• [Task requirements] Could you restate, exactly and with nothing added, the lines from the start of the data through the line that holds "Johnston, Lynda. (2005)", leaving the pictures out?

• [Entries shown]
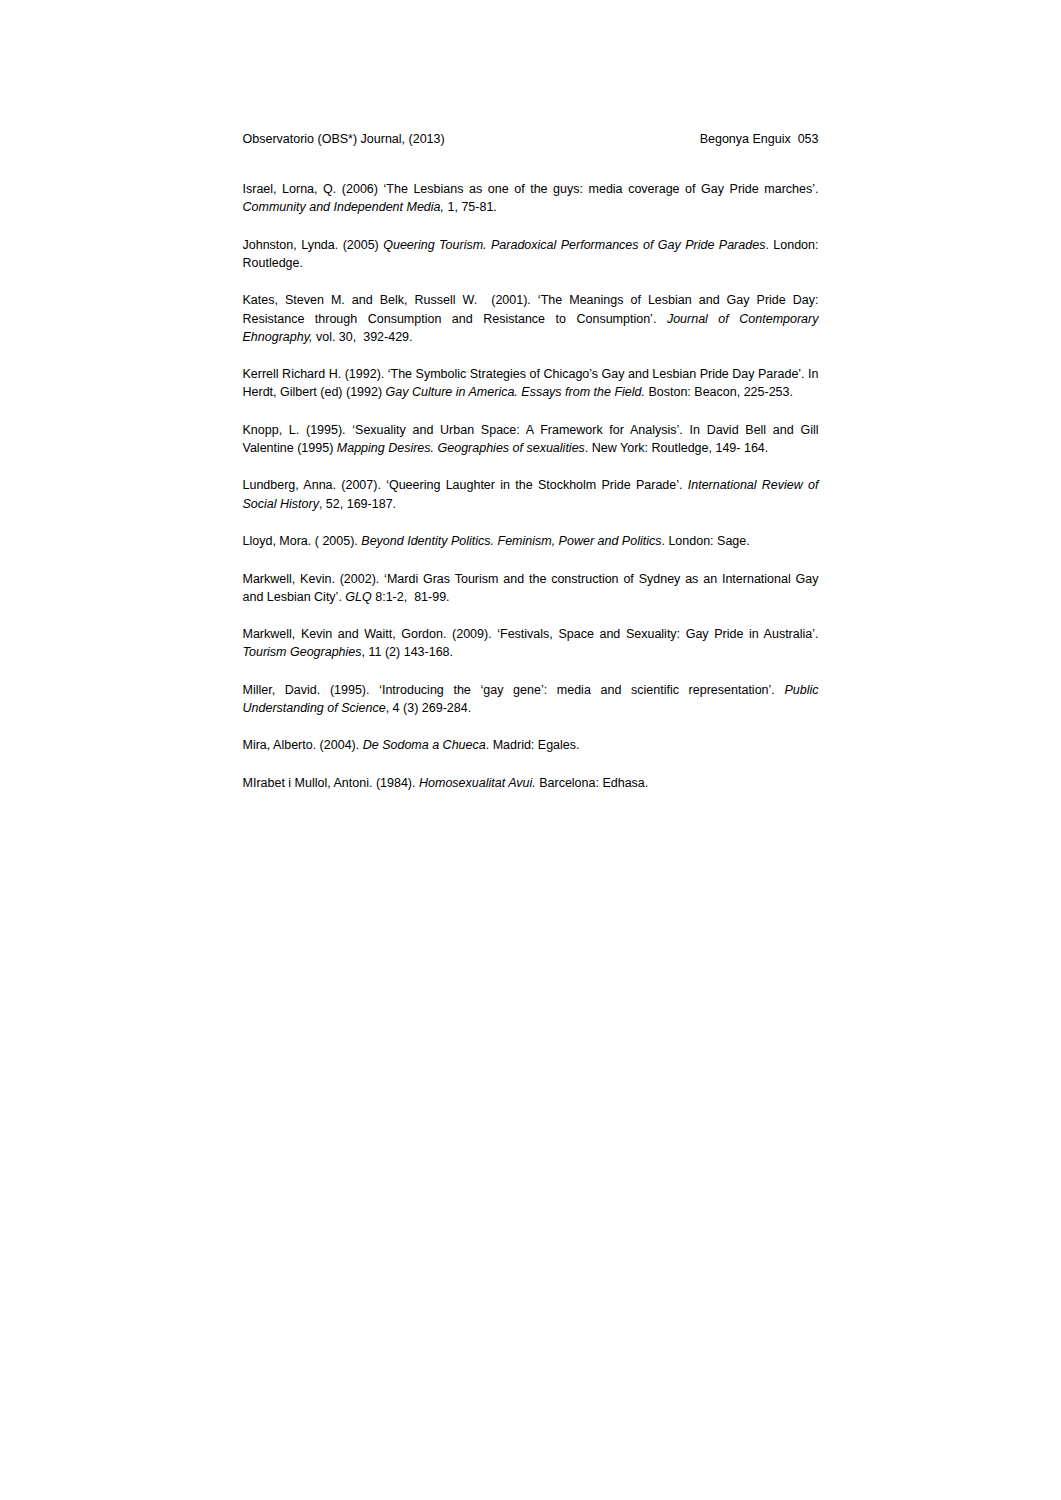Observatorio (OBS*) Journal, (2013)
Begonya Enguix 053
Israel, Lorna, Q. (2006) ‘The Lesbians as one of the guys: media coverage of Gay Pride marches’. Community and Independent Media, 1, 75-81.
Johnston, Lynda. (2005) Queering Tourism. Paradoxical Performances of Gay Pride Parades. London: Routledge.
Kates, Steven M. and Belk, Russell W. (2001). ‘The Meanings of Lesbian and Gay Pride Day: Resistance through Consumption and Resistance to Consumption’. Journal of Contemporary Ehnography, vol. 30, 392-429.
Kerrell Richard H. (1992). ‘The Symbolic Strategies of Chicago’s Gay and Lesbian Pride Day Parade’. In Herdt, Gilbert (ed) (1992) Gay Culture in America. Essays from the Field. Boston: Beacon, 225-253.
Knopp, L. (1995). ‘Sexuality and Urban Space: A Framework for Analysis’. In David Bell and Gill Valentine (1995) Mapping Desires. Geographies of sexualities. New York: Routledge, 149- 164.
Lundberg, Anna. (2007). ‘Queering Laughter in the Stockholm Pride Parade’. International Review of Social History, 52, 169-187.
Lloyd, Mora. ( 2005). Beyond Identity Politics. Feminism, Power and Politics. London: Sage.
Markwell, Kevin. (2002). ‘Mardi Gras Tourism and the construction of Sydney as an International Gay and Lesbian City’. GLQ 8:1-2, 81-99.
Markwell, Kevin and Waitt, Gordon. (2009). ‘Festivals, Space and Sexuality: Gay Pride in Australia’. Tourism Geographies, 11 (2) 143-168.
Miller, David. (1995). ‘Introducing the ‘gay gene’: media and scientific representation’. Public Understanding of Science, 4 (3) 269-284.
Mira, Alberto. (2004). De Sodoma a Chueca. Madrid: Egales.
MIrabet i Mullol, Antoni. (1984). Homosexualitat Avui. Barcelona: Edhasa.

• [Answer to the exercise]
Observatorio (OBS*) Journal, (2013)
Begonya Enguix 053
Israel, Lorna, Q. (2006) ‘The Lesbians as one of the guys: media coverage of Gay Pride marches’. Community and Independent Media, 1, 75-81.
Johnston, Lynda. (2005) Queering Tourism. Paradoxical Performances of Gay Pride Parades. London: Routledge.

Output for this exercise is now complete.